The whole storyline about gods also loses its momentum because of the sheer blunt obviousness of the elements that you should, in theory, be able to guess without more information. The character who is the traitor is obviously the traitor the first time Green encounters him as an adult, and she even has this rambling speech about how she should have known her friends from her enemies. Melancholy narrators can pull this off and still be capable of surprising you, but this plot never felt shocking. Instead, it was a mess of facts that didn't string along behind each other paired with fairly predictable loyalty twists. Several of the most important characters weren't even introduced until the final third, so trying to guess their reactions just becomes frustrating.
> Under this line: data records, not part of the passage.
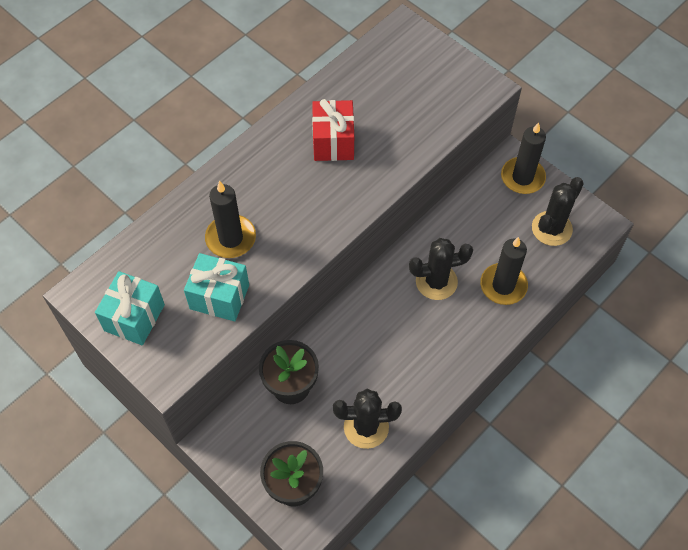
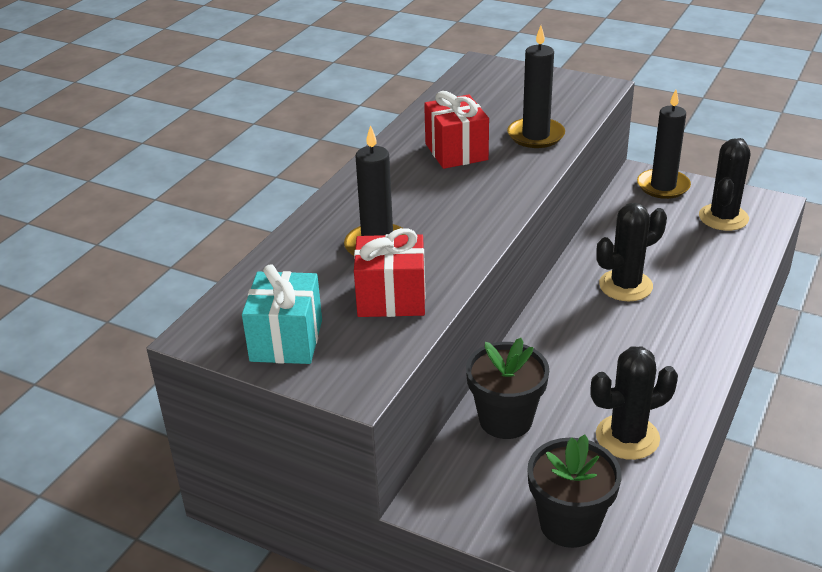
camera: 15 degrees left, 25 degrees down
turquoise gift [184,253,249,321] -> red gift [354,228,426,317]
black candle [480,237,528,305] -> black candle moved to [507,26,565,148]

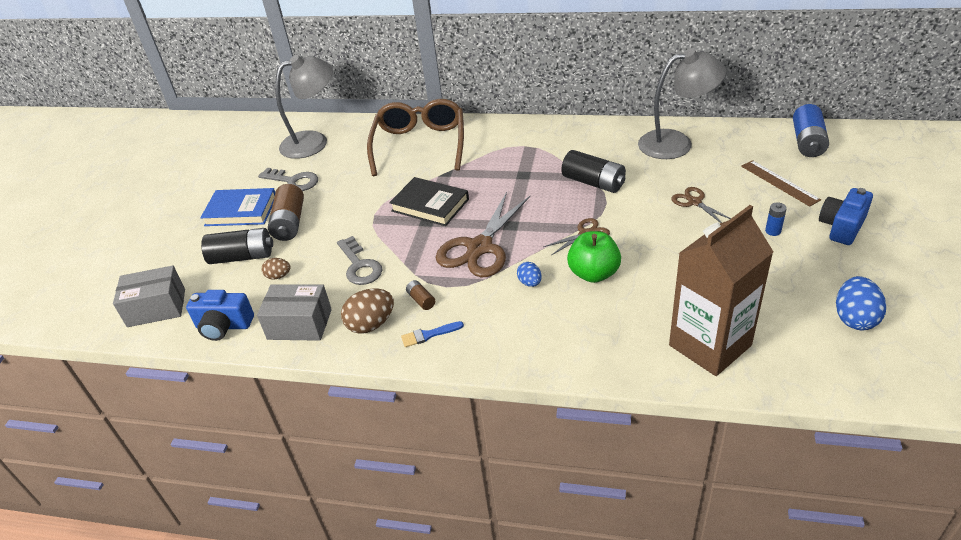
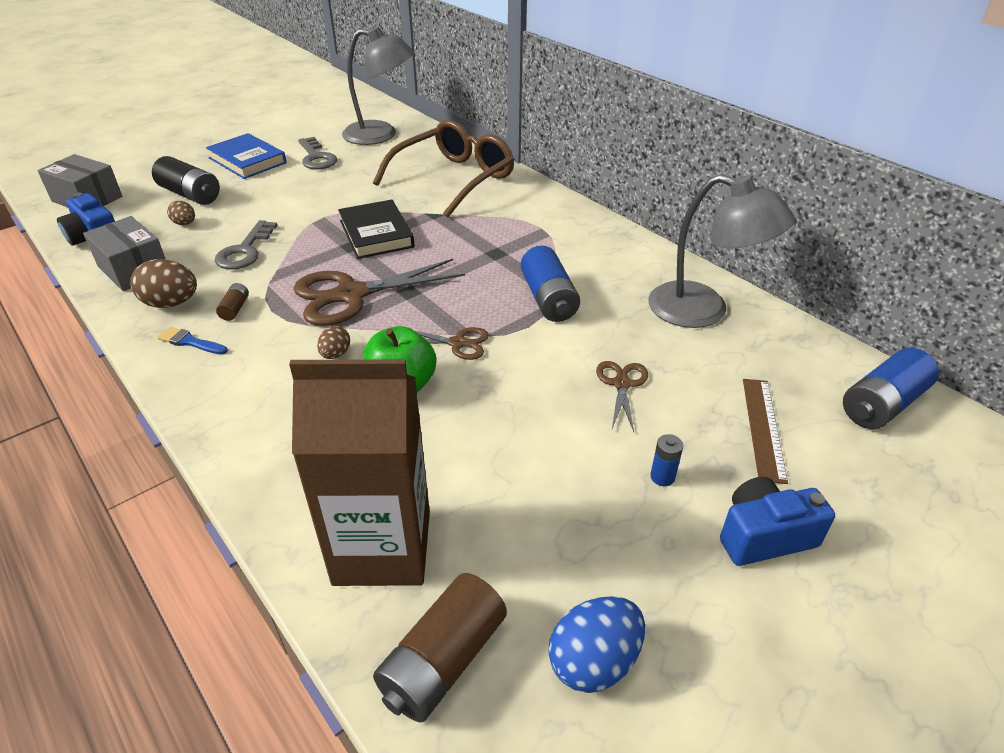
camera: 35 degrees right, 0 degrees up
brown battery [268,184,304,241] -> brown battery moved to [373,573,507,722]
blue egg [517,262,542,287] -> brown egg [317,326,350,359]
black battery [561,150,626,193] -> blue battery [521,246,580,322]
Rectifier, for example, is a pardine who wears the knuckle bones of priests braided into his fur. He clearly dislikes human religions and the fact that the Duke stole some of his people's power, but none of that makes him feel more like a fleshed-out person. Odds are he'll show up in a future book as a more central character, but in this one he swooped in, was plot-crucial, and then left again.

Other little details didn't hang together either. Green is given lessons as the only student of the Pomegranate Court, but all of the teachers except for Mistress Tirelle, her constant warden, travel through the Factor's house to give near-identical versions of the same lessons to the other girls. Even if the Factor has money to burn, it seems like a waste of resources unless he's determined that the girls never be allowed to talk to their peers, which could make sense if we were ever told why the Factor would want to run things that way. And the euphemisms....the vaginal area keeps being called a "sweetpocket," which is reminiscent of nothing so much as a Hot Pocket gone horribly wrong. The narrative often seems to be on fast-forward at odd moments, gliding along only to seem skipping and jagged in the midst of a crisis that deserves more space. She lingers on odd moments and images that don't snap as much as they should at the expense of actually showing the transitions instead of saying things like "I lost the cap to my anger" and then skipping past the way she lost friends and loves.

Green's loss of her belled silk over and over is poignant and works well with her losing the stable fragments of her life, but the ox Endurance is over-written as a symbol. He could have been just a good stand-in for her faded memories of home, but when she sees him again there's no let-down or realization that he's an old ox without special powers. Instead, he continues to be the symbol of everything patient and good and home-like to the point that I wanted to throw the book across the room every time she mentioned the clopping of his wooden bell. Symbols can be beautiful, but this one was hammered out so obviously that it became grating to read.

All in all, this one had potential but could have been better. The first two thirds each could have been the roots of something great, and they even could have worked together, but the ending gets too lost and vague to really work. I'll probably look into other things that Jay Lake writes if they're in other series, but he's not at the top of my list.

Prospects: The sequel, Endurance, came out last November. I was hoping we were quit of the bloody ox, but the title indicates otherwise. There may or may not be more in the series eventually.  

Enjoyed this? Try:
~The Kushiel's Legacy series by Jacqueline Carey, particularly the first trilogy. Phèdre doesn't have Green's skill with a knife or her fierce well of anger, but the prose style and initial courtesan training segment, not to mention interactions with the gods in later books, are similar enough to draw some shared fans.